Along with the increase in the number of students came the need for additional teachers.  One of the original three had found it necessary to leave in order to take a paying job.  Sixty students with only two teachers, who not only taught, but also prepared and served the meals, was untenable.  We were able to hire four new teachers and a matron who were willing to work for a few dollars a month until we could raise the funds for their salaries.  In April 2012, we were able to begin sending an additional $300 for meager salaries for five of the teachers, $60 each for the month.

During the summer of 2012, Board Members John and Mary Catherine Holley spent two months in Kenya, at their own expense, ministering to the needs of the school, which by then had grown to 82 children.  The reports of their activities are archived on this site, and provide a detailed account of their work.  In a huge leap of faith, they were able to relocate the teachers from their sub-standard living conditions to a new facility, just two blocks from the school.  God graciously provided the funds to cover that added expense by the time the Holleys returned to the United States!  They were also able to add additional support staff to relieve the incredible burden on the teachers.  Here’s a picture of the entire crew.

When Mary Catherine returned in January 2013 to reopen a clinic in Western Kenya, she surprised everyone at the school when she popped through the pink gate during the Welcoming Ceremony for Dr.
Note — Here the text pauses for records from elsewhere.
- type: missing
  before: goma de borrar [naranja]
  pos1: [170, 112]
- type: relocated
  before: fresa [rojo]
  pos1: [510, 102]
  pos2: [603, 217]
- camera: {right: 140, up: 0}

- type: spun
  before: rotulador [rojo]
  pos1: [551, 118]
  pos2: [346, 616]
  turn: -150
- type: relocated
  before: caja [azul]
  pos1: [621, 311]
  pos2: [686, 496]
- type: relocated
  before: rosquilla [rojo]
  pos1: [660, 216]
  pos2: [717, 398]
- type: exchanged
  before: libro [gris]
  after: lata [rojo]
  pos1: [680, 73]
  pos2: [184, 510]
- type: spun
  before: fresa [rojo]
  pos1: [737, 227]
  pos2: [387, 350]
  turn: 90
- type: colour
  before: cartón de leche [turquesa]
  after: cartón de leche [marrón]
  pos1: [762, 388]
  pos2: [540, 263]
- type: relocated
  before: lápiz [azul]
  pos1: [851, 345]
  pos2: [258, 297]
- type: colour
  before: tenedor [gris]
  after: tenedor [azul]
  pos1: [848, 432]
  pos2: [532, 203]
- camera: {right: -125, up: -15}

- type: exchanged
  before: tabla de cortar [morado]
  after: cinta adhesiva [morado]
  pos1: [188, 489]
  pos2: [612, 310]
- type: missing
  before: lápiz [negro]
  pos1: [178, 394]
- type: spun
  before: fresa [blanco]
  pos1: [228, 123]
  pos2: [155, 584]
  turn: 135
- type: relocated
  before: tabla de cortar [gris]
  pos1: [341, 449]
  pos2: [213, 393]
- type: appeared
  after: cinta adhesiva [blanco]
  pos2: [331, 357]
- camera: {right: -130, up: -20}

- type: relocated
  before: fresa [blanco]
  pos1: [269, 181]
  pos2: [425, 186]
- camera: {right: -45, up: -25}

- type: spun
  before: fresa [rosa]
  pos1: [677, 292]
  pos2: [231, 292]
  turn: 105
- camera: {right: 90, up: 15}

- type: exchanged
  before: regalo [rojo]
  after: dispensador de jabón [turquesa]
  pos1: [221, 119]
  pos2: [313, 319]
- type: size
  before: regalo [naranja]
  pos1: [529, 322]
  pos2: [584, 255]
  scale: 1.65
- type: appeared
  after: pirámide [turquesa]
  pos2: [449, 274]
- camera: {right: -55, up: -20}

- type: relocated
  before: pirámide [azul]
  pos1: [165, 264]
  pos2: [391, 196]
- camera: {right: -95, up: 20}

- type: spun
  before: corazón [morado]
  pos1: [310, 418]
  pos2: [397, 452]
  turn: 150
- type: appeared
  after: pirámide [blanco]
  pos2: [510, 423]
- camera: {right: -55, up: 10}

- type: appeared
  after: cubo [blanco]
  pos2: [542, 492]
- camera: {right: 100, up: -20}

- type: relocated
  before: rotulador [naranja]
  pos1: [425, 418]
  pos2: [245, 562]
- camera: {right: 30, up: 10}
McClure and his family.

Kenya 022She was herself surprised to find, not 82, but 120 children.

Kenya 034The school now occupies all three floors of The Pink House, and is extremely overcrowded. Please pray for these children and their teachers and directors as they seek to give them an education, a solid spiritual foundation, and enough food to grow into healthy, happy, well-balanced adults!

Update:  October 2014.  The Hope Factory is now in a position to “expand our territory” and establish an orphan community in Western Kenya (Kiwanda Cha Tumaini), complete with a new school, church, clinic, school of theology, farming and dairy operations, and businesses to help support its staff. God is good! All the time! That is His nature!

4 comments on “How We Started

  1. Murithi says:

    This is great. God bless this childrens and all of you.

  2. May God bless The Hope Factory and the donors for bringing the school this far. May he also bless the leaders, and give them the wisdom and the strength to take the school and the precious children ever further. 🙂

  3. This is a great commendable job! Glory to God!

  4. Etiang Hamisi says:

    God is good all the time and this is truly Gods Hand!

    In the last week of November and first week of December 2016, I was in Shikomari, in Western Kenya within Kakamega County as part of the pastors and church leaders at the Hope of Africa School of Theology. I fell in love with the Kiwanda Cha Tumaini Christian Academy, and if given a chance, on voluntary basis I would like to share my artistic skills in making all sorts of creative ways to make wonderful games and handicrafts using rubbish and recycled materials that can be collected in my own home, or from friends, or from the local grocery store. These games are perfect for pre-primary schools, early childhood centres, art classes, after school programmes, and even at home. None of them require special equipment or take up a lot of space. They are all designed for inside a room or under a tree. All our children deserve the same opportunities to play and to learn.

    All children need to play. Play teaches children problem solving and coordination skills, as well as skills of communication and social interaction. Depending on the particular game, play helps children increase their knowledge of basic colours, words, logic, geography, and mathematics.